What we have now is a classic mixed signal setup:

  • Spot market demand is positive, but weaker in size.
  • Derivatives positioning leans long, but without strong expansion.
  • Exchange outflows hint at accumulation, but not enough to trigger a reversal.
  • Price structure remains bearish despite those undercurrents.

That combination usually ends one of two ways. Either spot volume comes roaring back, futures participation grows in a healthier way, and ETH punches through resistance. Or the market continues grinding lower until leverage gets flushed and the weak hands stop pretending they are early.

Alemán’s view is straightforward: bearish pressure is likely to remain dominant until ETH recovers spot volume, breaks resistance, and confirms a healthy expansion in derivatives.

“Until ETH recovers spot volume, breaks resistance, and confirms a healthy expansion in derivatives, bearish pressure is very likely to remain dominant.”

Ethereum support levels to watch

For now, the near-term ETH support levels matter more than the hopium. CryptoQuant highlighted $1,984 support as the first downside target. If that level breaks, the next stop could be $1,937 support.

Those are the levels traders will be watching if the downtrend keeps grinding. If ETH can reclaim strength above resistance with better volume, the picture changes. If not, the path of least resistance still points lower.

And that’s the blunt reality: bullish on-chain metrics are not magical force fields. They can whisper “accumulation” all they want. If the chart is still shouting “distribution,” price usually listens to the louder room.

Key questions and takeaways

Why is Ethereum falling despite spot buying?

Because spot demand is present, but not strong enough to absorb broader supply pressure and flip the trend. Buyers exist, but they are not aggressive enough yet.

What do Ethereum spot market signals show?

Ethereum’s spot market remains Taker Buy Dominant, which means aggressive buyers are still outpacing sellers. The issue is that total volume has dropped sharply.
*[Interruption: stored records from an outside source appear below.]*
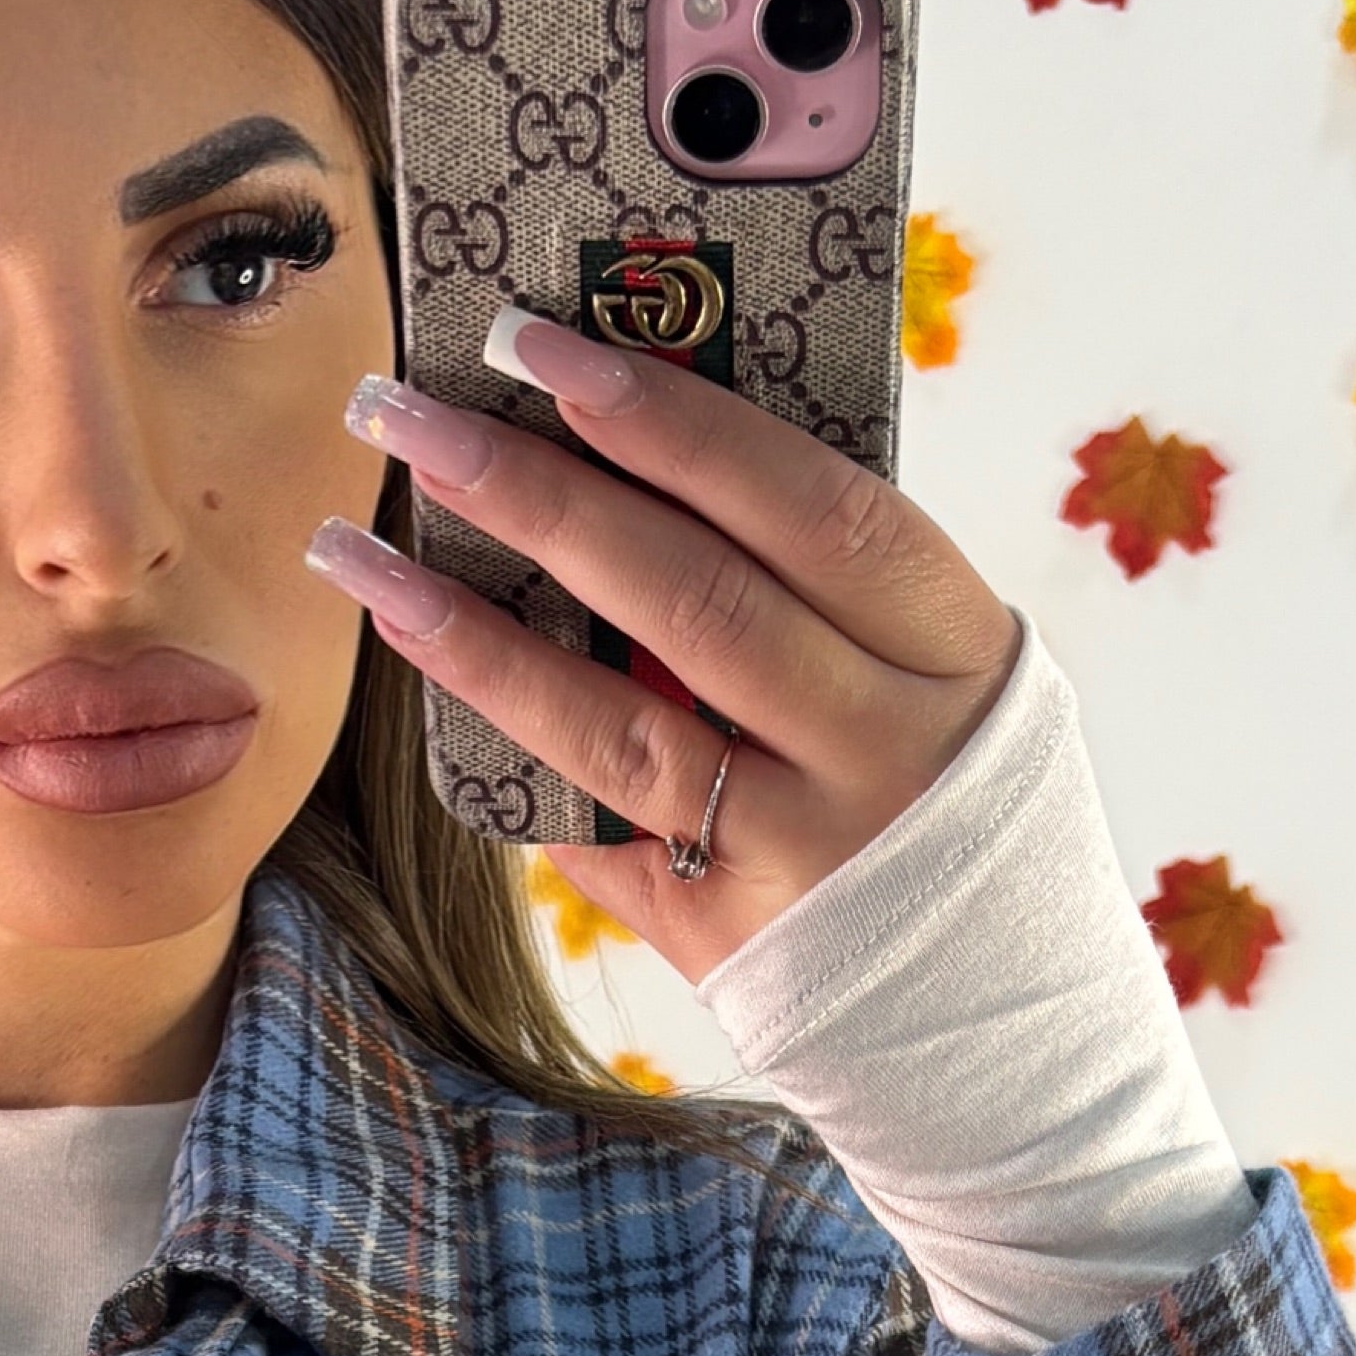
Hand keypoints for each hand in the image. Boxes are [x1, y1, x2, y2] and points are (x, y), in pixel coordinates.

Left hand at [309, 305, 1016, 984]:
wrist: (998, 1006)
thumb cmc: (942, 787)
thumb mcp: (928, 666)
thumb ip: (812, 579)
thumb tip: (623, 443)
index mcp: (952, 641)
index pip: (811, 504)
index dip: (675, 423)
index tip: (545, 349)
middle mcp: (884, 746)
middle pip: (696, 598)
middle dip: (539, 493)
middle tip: (410, 411)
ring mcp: (803, 849)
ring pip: (621, 725)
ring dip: (474, 628)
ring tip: (357, 548)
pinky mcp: (728, 932)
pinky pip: (597, 820)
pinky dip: (508, 740)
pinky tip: (422, 661)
What does negative Ethereum exchange netflow mean?

More ETH is leaving exchanges than entering them. That often suggests accumulation, since holders may be moving coins into storage instead of preparing to sell.
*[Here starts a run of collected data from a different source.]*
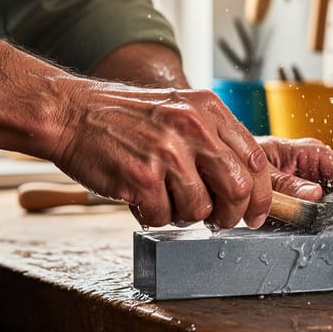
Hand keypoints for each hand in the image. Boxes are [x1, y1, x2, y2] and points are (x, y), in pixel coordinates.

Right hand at [51, 84, 272, 229]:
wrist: (70, 113)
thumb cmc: (125, 117)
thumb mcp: (179, 109)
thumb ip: (212, 138)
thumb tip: (244, 182)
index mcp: (208, 109)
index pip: (255, 159)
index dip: (262, 194)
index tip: (256, 213)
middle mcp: (193, 127)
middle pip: (238, 188)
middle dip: (232, 214)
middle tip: (220, 221)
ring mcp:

Are Ethereum derivatives bullish right now?

Not convincingly. Open Interest is mostly flat, Futures CVD leans long, and Funding Rates are positive, but none of that is strong enough to confirm a major breakout.

What are the key ETH support levels?

The near-term downside levels to watch are $1,984 and then $1,937 if that support fails.

What would turn Ethereum bullish again?

ETH would need stronger spot volume, a clean break above resistance, and healthier growth in derivatives participation. In other words: real conviction, not just polite nibbling.

Is Ethereum’s weakness a bad sign for the broader crypto market?

Not necessarily, but it does show that ETH needs more than passive accumulation to reverse course. If Bitcoin and the wider market stay risk-off, Ethereum can keep lagging even when on-chain data looks supportive.

Ethereum still has buyers. What it does not yet have is enough force to make the market care. Until that changes, the data may say accumulation, but the chart says the downtrend is still in charge.